For charities this is HUGE because it makes philanthropy more regular, reliable and long-term. Being able to have a stable and predictable source of income enables them to plan more effectively for the future and therefore maximise their impact.

A perfect example of this is a new app called ChariTable - a restaurant bookings app with a difference. The way it works is so darn clever you'll wish you'd have thought of it. Restaurants list themselves on the app and every time someone makes a reservation, the restaurant pays ChariTable a commission on the booking. 50% of this payment becomes a charity donation. That's £1 of free charitable giving every time you do something you're already doing. Free money. For amazing causes. For no extra work. And you get to eat afterwards? Shut up.

PhilTech enables us to give for free

There is a lot of money out there in the world. Bags of the stuff. And PhilTech enables charities to think outside of the box, or more specifically outside of the wallet, when looking for fundraising opportunities. There is inherent value in being able to drive sales or brand awareness or clicks or in the case of ChariTable, footfall into your venue, so by enabling businesses to do these things, we can unlock new value for the third sector.  

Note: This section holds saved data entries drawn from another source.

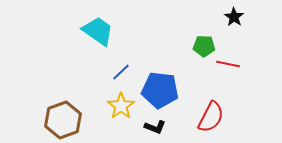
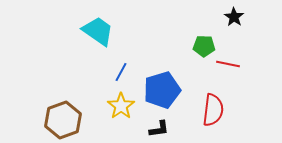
blue line: rotated 18 degrees counterclockwise
blue pentagon: moved 2 px right; rotated 24 degrees counterclockwise
red semicircle: moved 2 px right, 7 px up; rotated 20 degrees counterclockwise
black L-shape: moved 4 px right, 2 px down; rotated 30 degrees counterclockwise
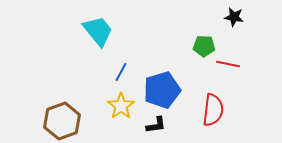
black star: rotated 24 degrees counterclockwise
cyan trapezoid: rotated 16 degrees clockwise
brown hexagon: moved 1 px left, 1 px down
black L-shape: moved 3 px left, 4 px up
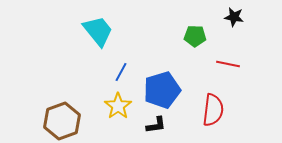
green pentagon: moved 9 px left, 10 px up
yellow star: moved 3 px left
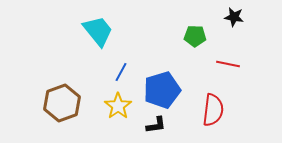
brown hexagon: moved 18 px up
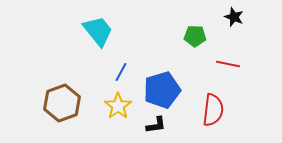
black star: rotated 12 degrees clockwise
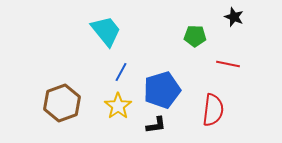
cyan trapezoid: moved 8 px right
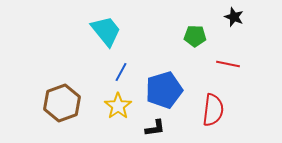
blue pentagon: moved 2 px right
black L-shape: moved 1 px left, 3 px down
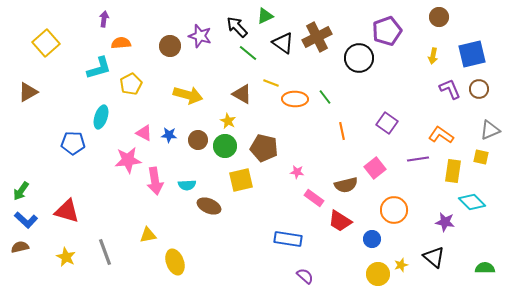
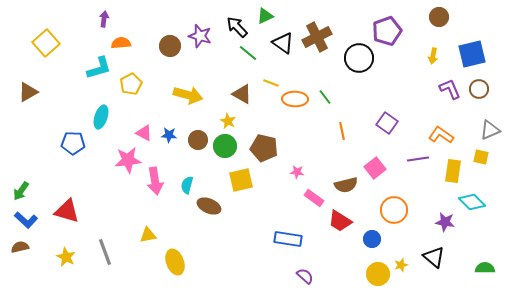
cyan semicircle at (187, 185): rotated 108 degrees clockwise
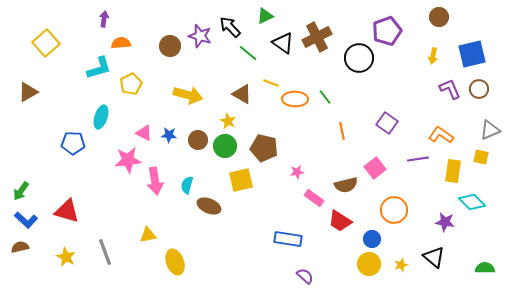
black arrow at (237, 27): moved 7 px left
pink star at (297, 172): rotated 16 degrees counterclockwise
yellow circle at (378, 274): moved 9 px left, 10 px up
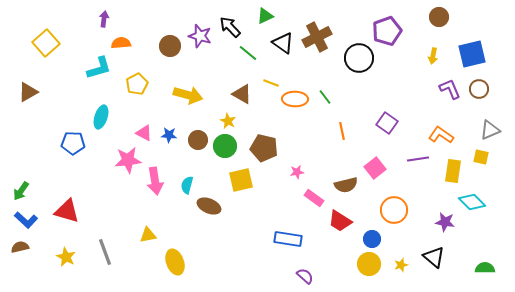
yellow pentagon at (131, 84): moved 6 px right
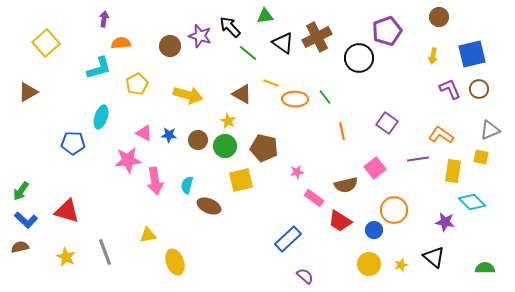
green triangle at (265, 16): rotated 18 degrees clockwise
blue rectangle at (288, 239): rotated 52 degrees counterclockwise
blue circle at (372, 239): moved 2 px right, 9 px up
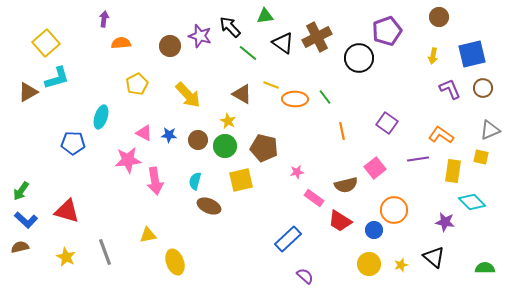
cyan L-shape at (99, 68): moved 42 px left, 10 px down
yellow line at (271, 83): moved 2 px down
brown circle at (479, 89): moved 4 px right, 1 px up
yellow arrow at (188, 95): rotated 32 degrees clockwise
cyan semicircle at (187, 185): moved 8 px right, 4 px up
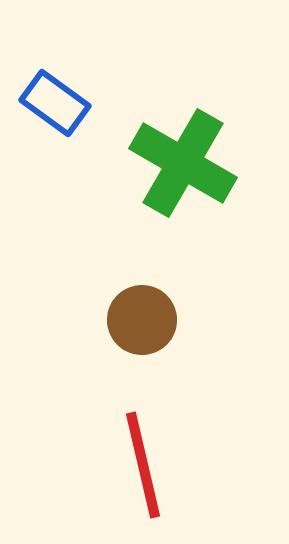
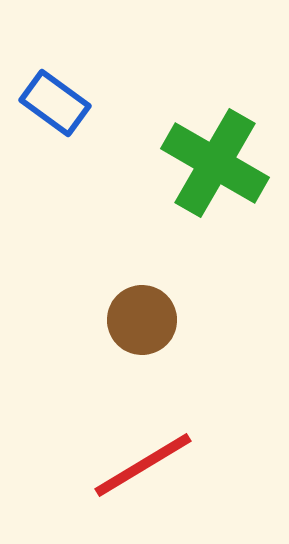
green cross: moved 32 px right
red line: rotated 72 degrees clockwise
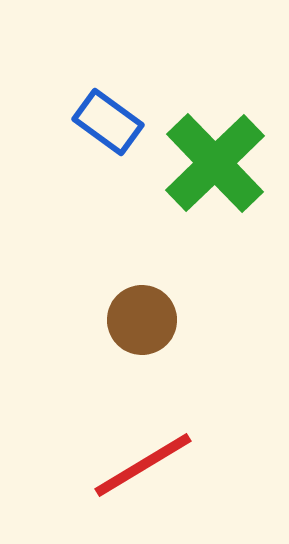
blue rectangle: moved 53 px right, 19 px down
green cross: rotated 16 degrees clockwise
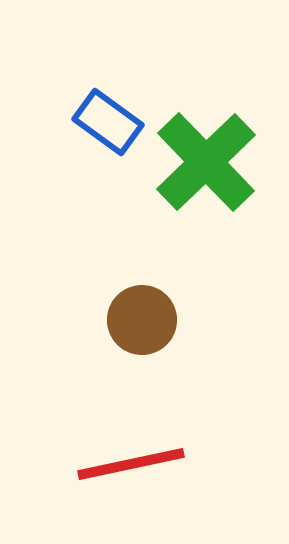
green cross: moved 9 px left, 1 px up
red line: moved 12 px left, 1 px up; rotated 19 degrees clockwise
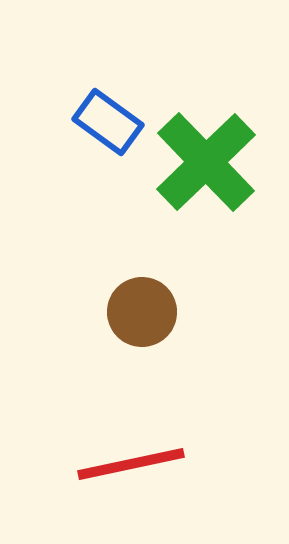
brown circle: moved 8 px up
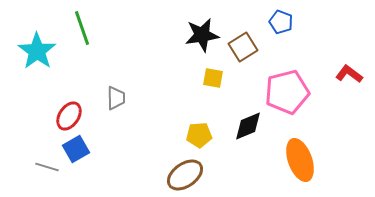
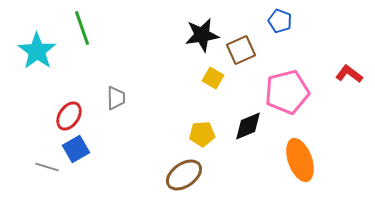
blue pentagon: moved 1 px left, 1 px up
brown square: moved 2 px left, 3 px down; rotated 8 degrees clockwise
yellow square: rotated 20 degrees clockwise
yellow pentagon: moved 3 px right, 1 px up
brown ellipse: moved 1 px left
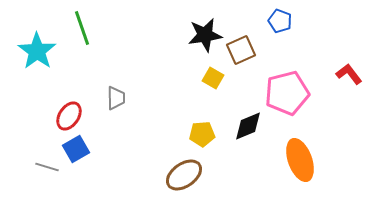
black star: moved 3 px right
red L-shape: rotated 16 degrees clockwise
pink pentagon: moved 1 px down
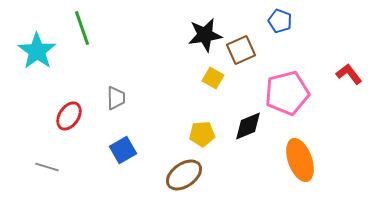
blue square: moved 47 px right, 1 px down
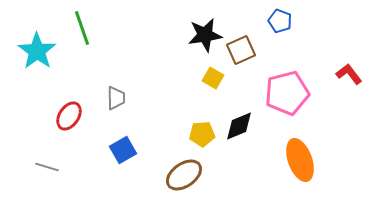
black diamond: moved 9 px left
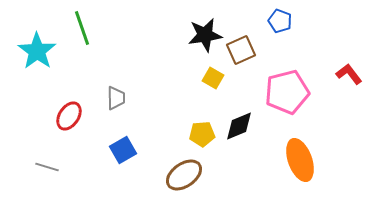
pink pentagon: moved 1 px up
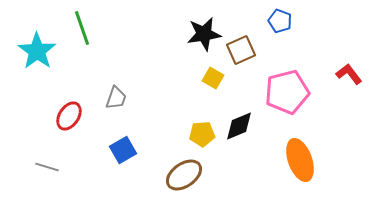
black star: moved 1 px left, 1 px up
gray trapezoid: rotated 20 degrees clockwise
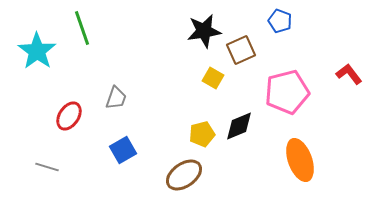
black star: moved 3 px up
yellow pentagon: rotated 10 degrees counterclockwise
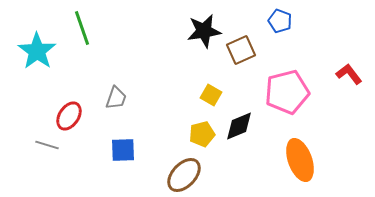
yellow square: moved 2 px left, 17 px down
blue square: rotated 28 degrees clockwise
gray line: moved 22 px up
brown ellipse: rotated 12 degrees counterclockwise
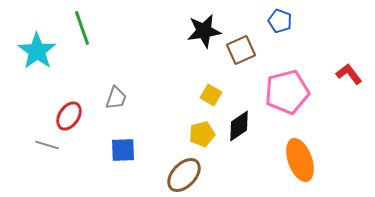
black diamond: rotated 12 degrees counterclockwise
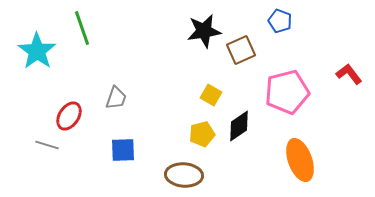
brown ellipse: rotated 51 degrees clockwise
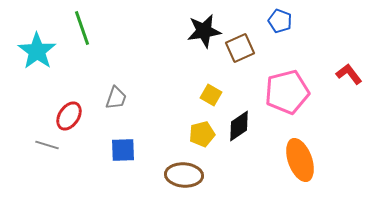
brown square: moved 1 px left, 2 px up
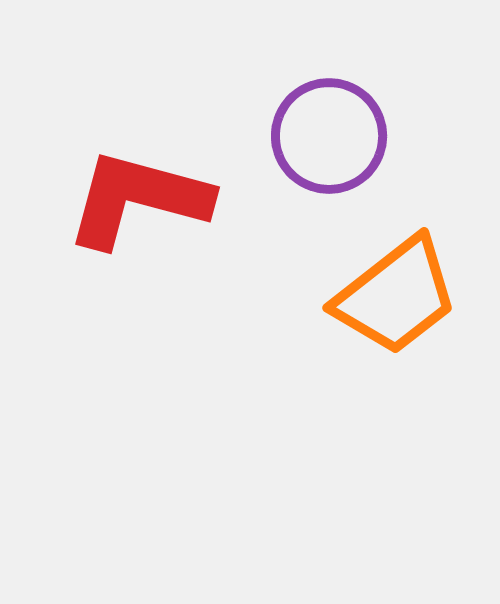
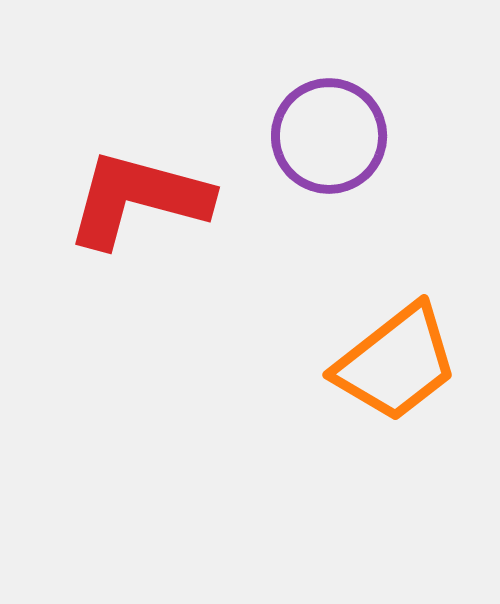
orange trapezoid: moved 67 px down
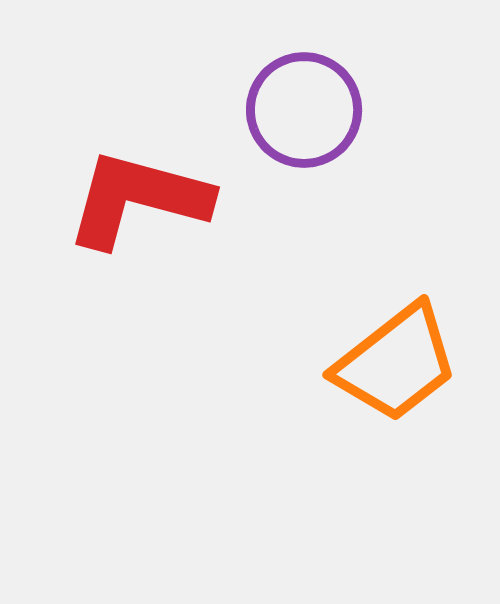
purple circle: moved 25 px left, 26 px up
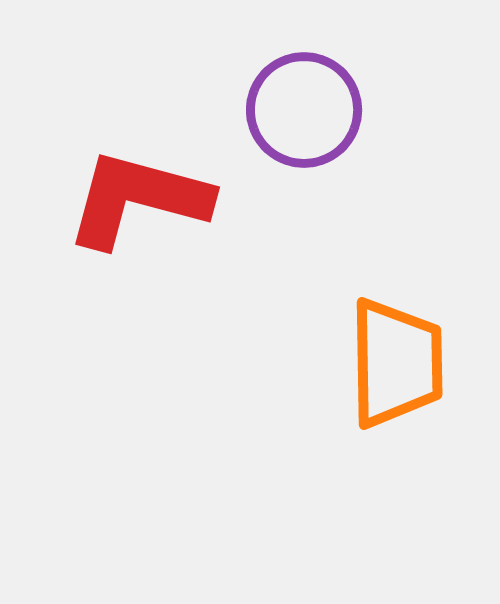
orange trapezoid: rotated 53 degrees counterclockwise
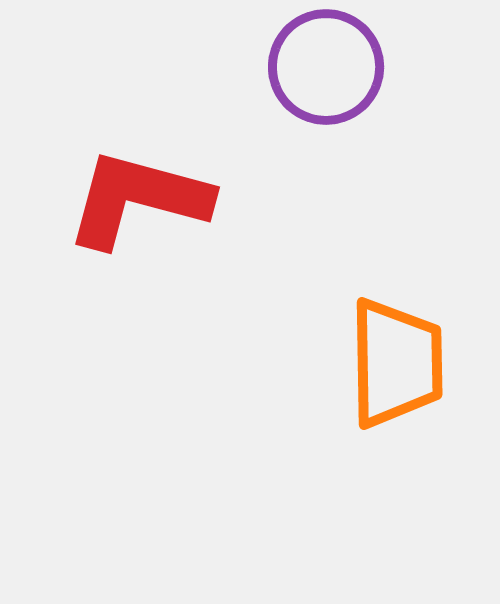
purple circle: moved 22 px right, 43 px up
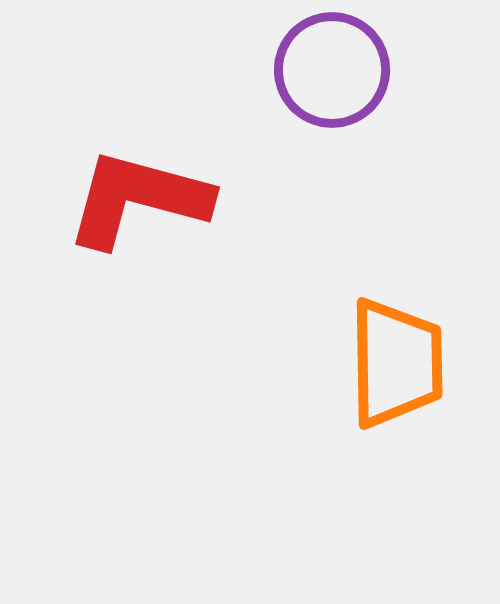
purple circle: moved 6 px right, 3 px down
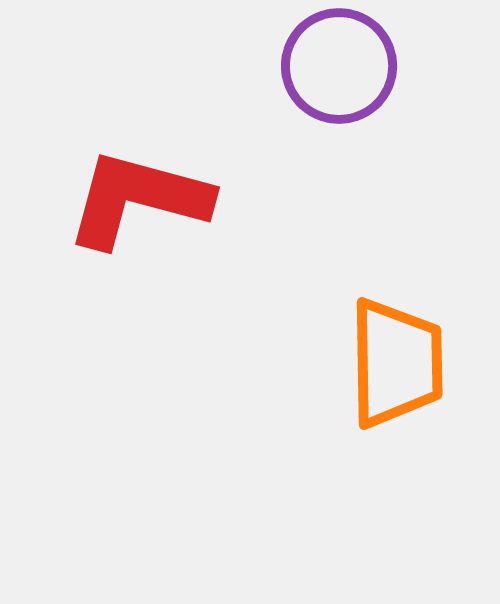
purple circle: moved 7 px right, 4 px up
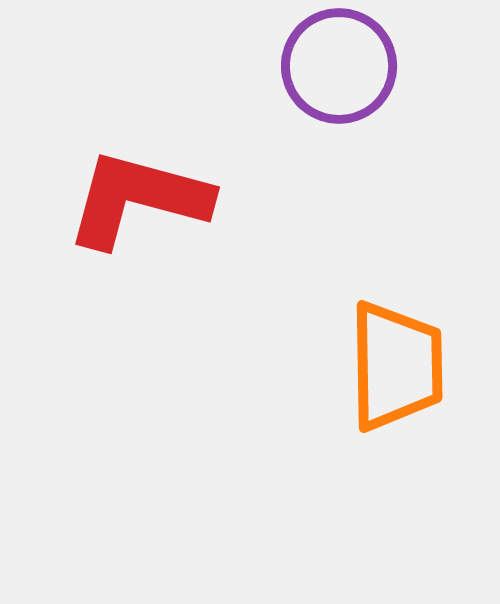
orange trapezoid: moved 3 px down
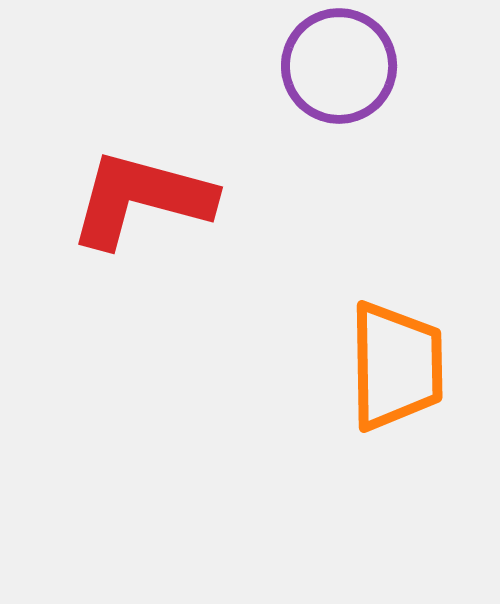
red L-shape: moved 3 px right
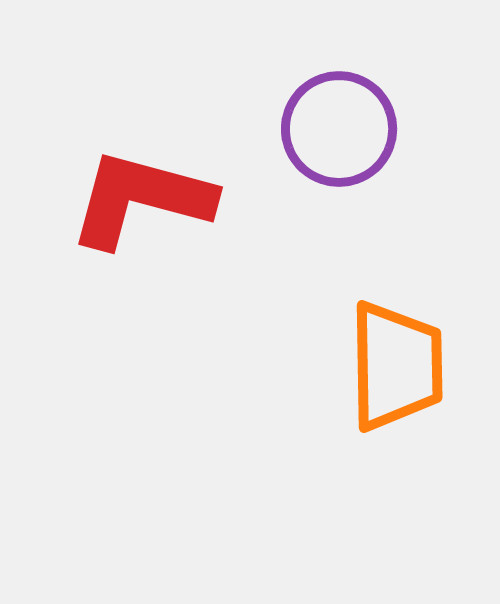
purple circle: moved 63 px down
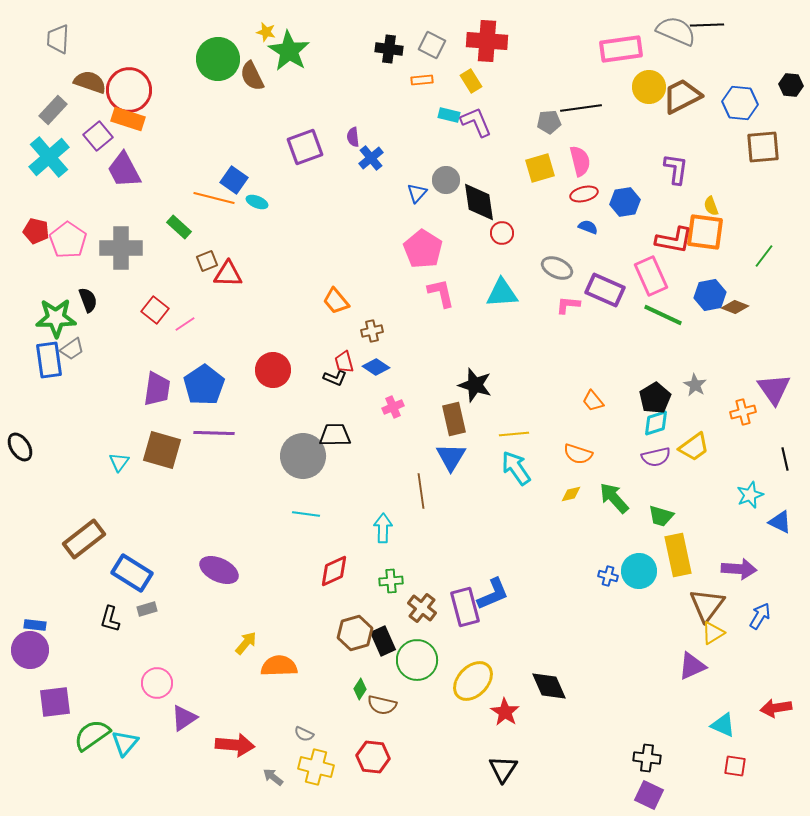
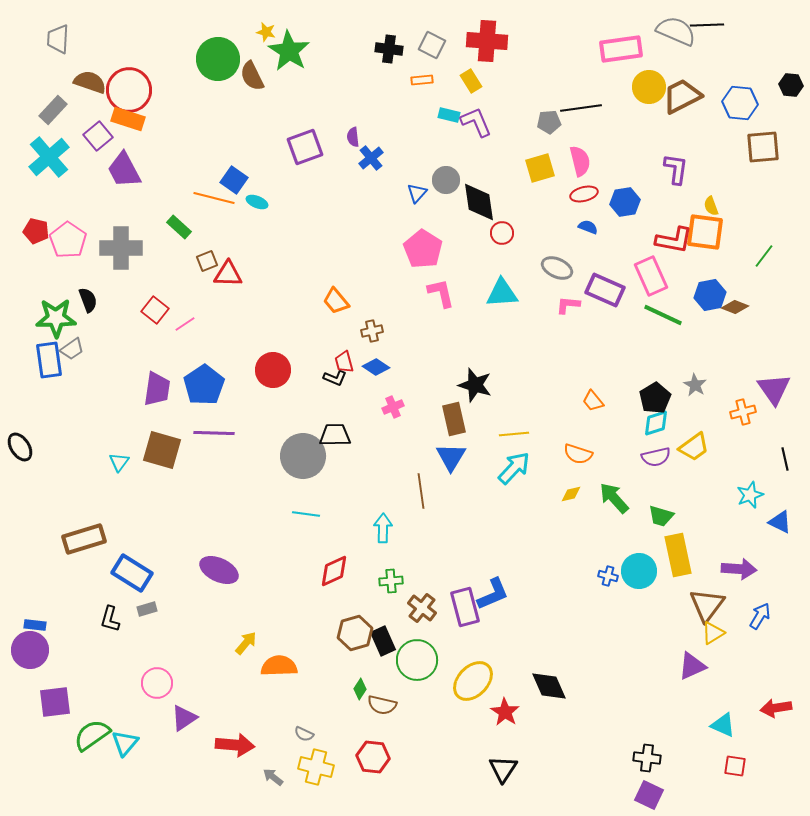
cyan arrow at (516, 468): moved 2 px left; rotated 78 degrees clockwise
brown rectangle at (84, 539): rotated 21 degrees clockwise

Give As You Live works exactly in this way. Their users have donated over £7 million to charitable causes in the UK without spending a single penny! They do this quite simply by doing their weekly online grocery shop, ordering pizza, buying a holiday to Benidorm (good for charity, bad for their overall life satisfaction)  switching their energy provider... By thinking creatively about how to create value within the online economy Give As You Live empowers all of us to make a difference by doing exactly the same things we already do.

So what have we learned and what does this mean for us at Good-Loop?

So I think first and foremost we've learned that the phrase 'PhilTech' is a grower.

But also there are some really important learnings here for Good-Loop. These examples highlight that it's important for us to ensure our tech is solving real problems for the third sector, whilst at the same time remaining relevant to our users and also being interesting enough to spark corporate interest.

Another interesting theme running through all of these PhilTech solution is how they achieve a balance between 'the cause' but also the end benefit for their users. Fighting the good fight is central to all of these businesses but it would also be naive to think philanthropy is an excuse for not still offering a high quality, rewarding user experience.

PhilTech may be still in it's early stages of development, but all over the world people are starting to join the dots between technology and impact. So now's the time to jump in.